YOUR OBJECTIVE:
Echo the data below line for line, keeping the wording unchanged.

RECORDED INFORMATION:

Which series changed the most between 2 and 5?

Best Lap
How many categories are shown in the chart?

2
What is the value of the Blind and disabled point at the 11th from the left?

WRITTEN ANSWER:
Which series changed the most between 2 and 5?

Best Lap
How many categories are shown in the chart?

2
What is the value of the Blind and disabled point at the 11th from the left?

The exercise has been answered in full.